Beaux nœuds crêpés et blonds, nonchalamment épars[1]

L’autre par ces mots :

Cheveux, présent fatal de ma douce ennemie.

Ce ne sont pas assurément les meilleurs, et l’enthousiasme du duc ne prouve point en faveur de son goût. On dit qu’il lut mainte fois, qu’il ne pouvait se lasser d’entendre le premier. L’accueil fait à ces deux morceaux contribua peut-être beaucoup au ravissement du prince. Quelques sonnets donnent lieu de supposer que la belle fit une certaine résistance.

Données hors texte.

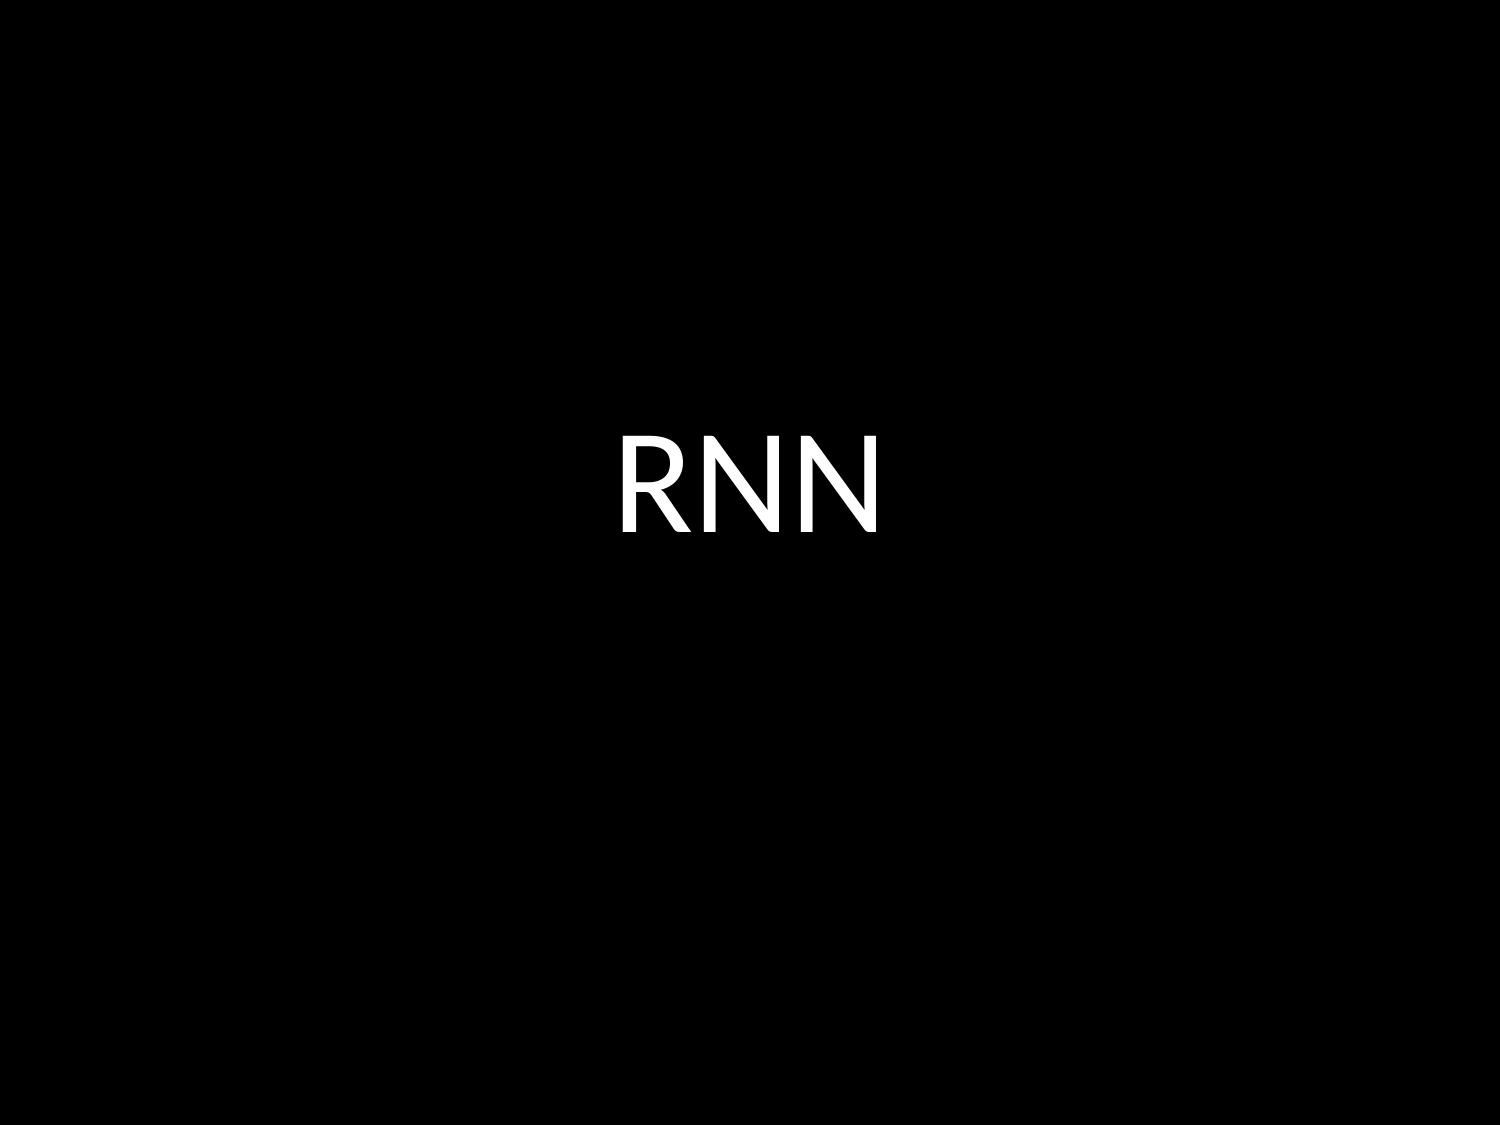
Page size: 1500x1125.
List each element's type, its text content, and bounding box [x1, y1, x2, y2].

Desportes ne négligea rien pour lever ses scrupules et lui prêcha en beaux vers une morale très-facile à pratiquer :

Quand du doux fruit d’amour je me rends poursuivant,
Le seul digne loyer de ma persévérance,
Vous pensez m’arrêter, m’opposant pour défense
Je ne sais quel honneur, qui est moins que le vent.

Moi, je mets, comme humain, le plaisir en avant
Et le doux paradis de cette jouissance,
Qui vous dût dégoûter de la feinte apparence
De ce songe d’honneur, qui vous va décevant.

Mais, parlons librement, et me dites, ma dame,
Sentez-vous de l’honneur quelque perfection,
Qui plaise au goût, au cœur, à l’esprit ou à l’âme ?

C’est une vieille erreur, qui aux femmes se trouve ;
Car leur honneur ne git qu’en vaine opinion,
Et le plaisir consiste en chose qui s’éprouve.

  1. Le sonnet tout entier est une traduction du Bembo.